YA: In not marking the grass and not making a path to my studio, is this also an invitation to my family to stay away, not to follow me there? I try to step in different places each time to not mark a route, like hiding my tracks.

JA: It’s a little different for me at the farm. I created the path to my memory garden with the intent of being the sole user of the path, unless I invite others. Walking that path over a series of years has been a process of healing from the grief of losing my children.

YA: Not making a path is protective — hiding one’s tracks to hide the route and not be seen. Creating a path and taking ownership of it, shaping how that space is used, is a reversal of how we are defining desire paths.

 

Q: Is a desire path necessarily a physical path, or …

JA: No. It’s any desire path; it could be physical/tangible or abstract/metaphorical, I think. It’s that space or moment when I feel my agency in the world trumps my fear.

 

Q: What pulls you off the path?

YA: Facebook (laughs). The dailiness of things, though they in themselves are another kind of path. Doubt.

 

Q: About what?

YA: If I belong on it.

 

Q: As a woman or as a person in general?

YA: Yes.

 

Q: For a woman, how is might the path be different unique? the experience of finding desire paths be different?

YA & JA: (We just navigated our way into this question and spent as much time perfecting our wording as we’ve spent creating all the other questions together. We are navigating our way into our doubt here [maybe?]. We are navigating how we are received; we’re thinking of an audience and how to ask how it is for us as women.)

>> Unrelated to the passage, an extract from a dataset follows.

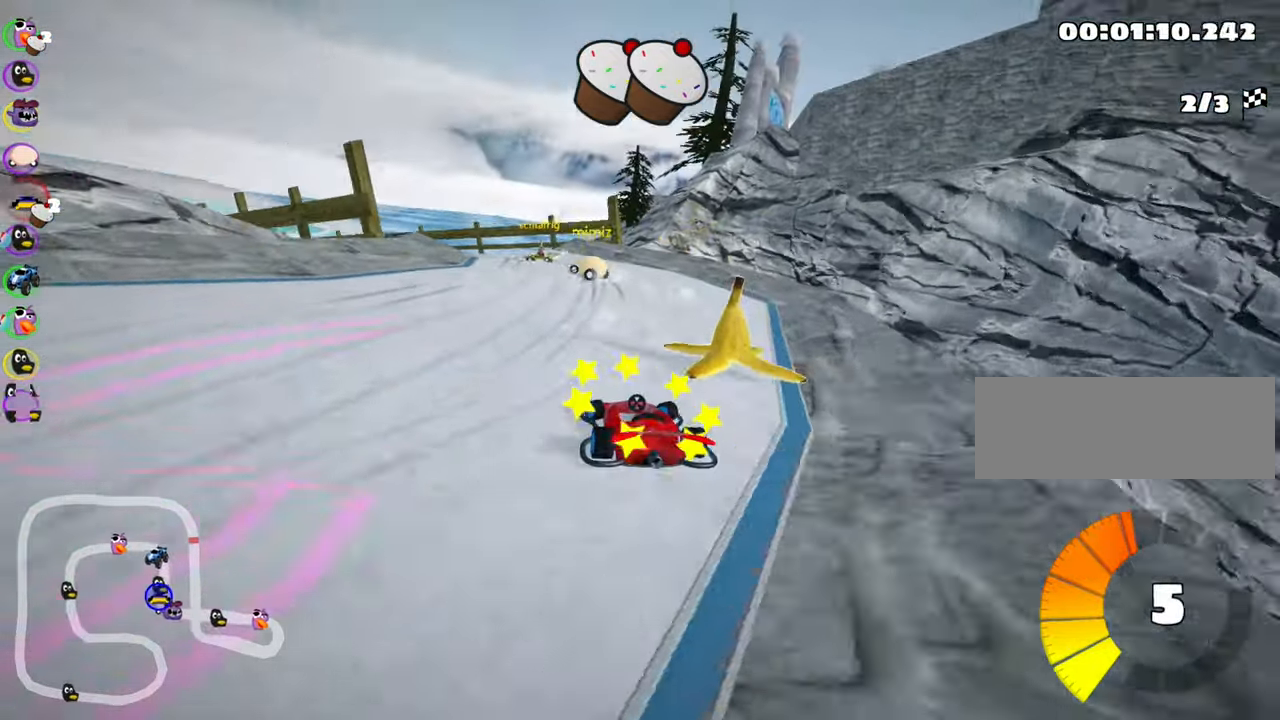
{"keys": ["left", "nitro", "skid", "up"], "events": [[300, "skid", "down"], [317, "left", "down"], [400, "nitro", "down"]]}
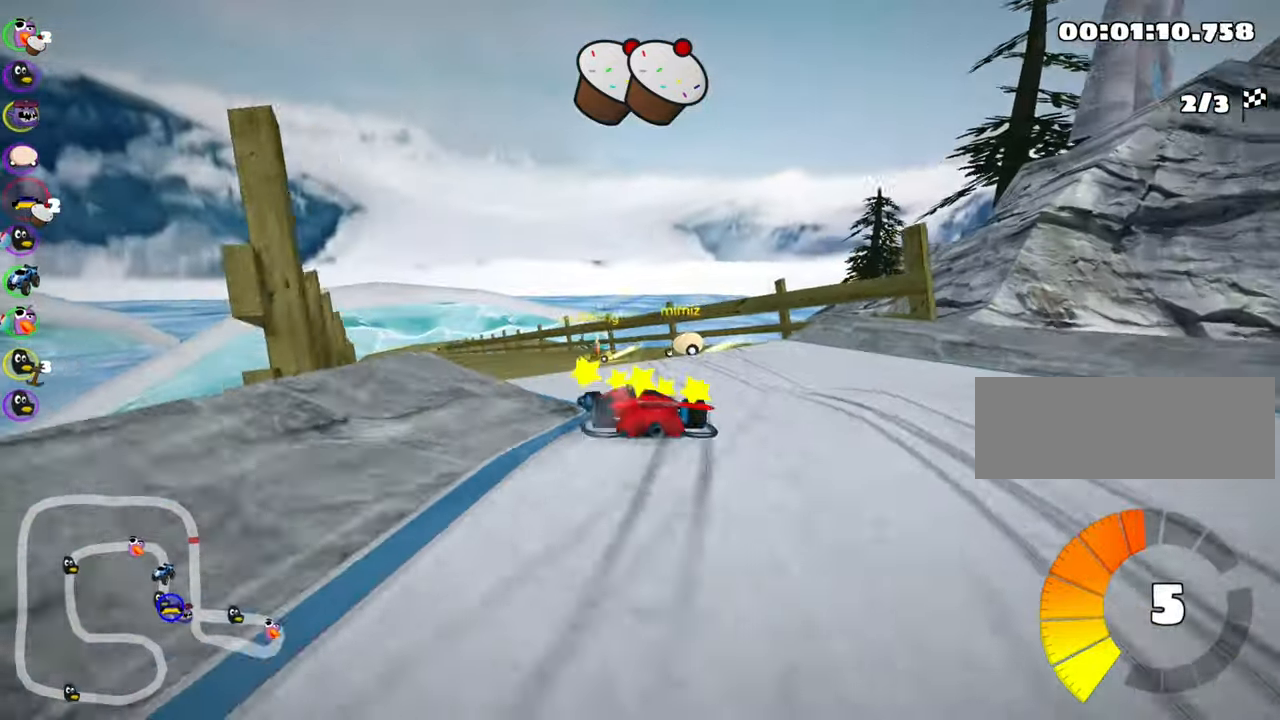
{"keys": ["right", "skid", "up"], "events": [[50, "nitro", "up"], [150, "fire", "down"], [150, "left", "up"], [233, "right", "down"], [333, "fire", "up"]]}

After restless nights of work at our residency with our ideas colliding at times, we did some writing to locate ourselves in the landscape of desire paths.

 

The Trail Forks: Our Mothers and Desire Paths

Yvonne

My mom died two years, four months, and nine, ten, fifteen days ago. Her desire then, though many of her memories were gone, was to leave the path, be finally free of the pull and tug of life and its desires.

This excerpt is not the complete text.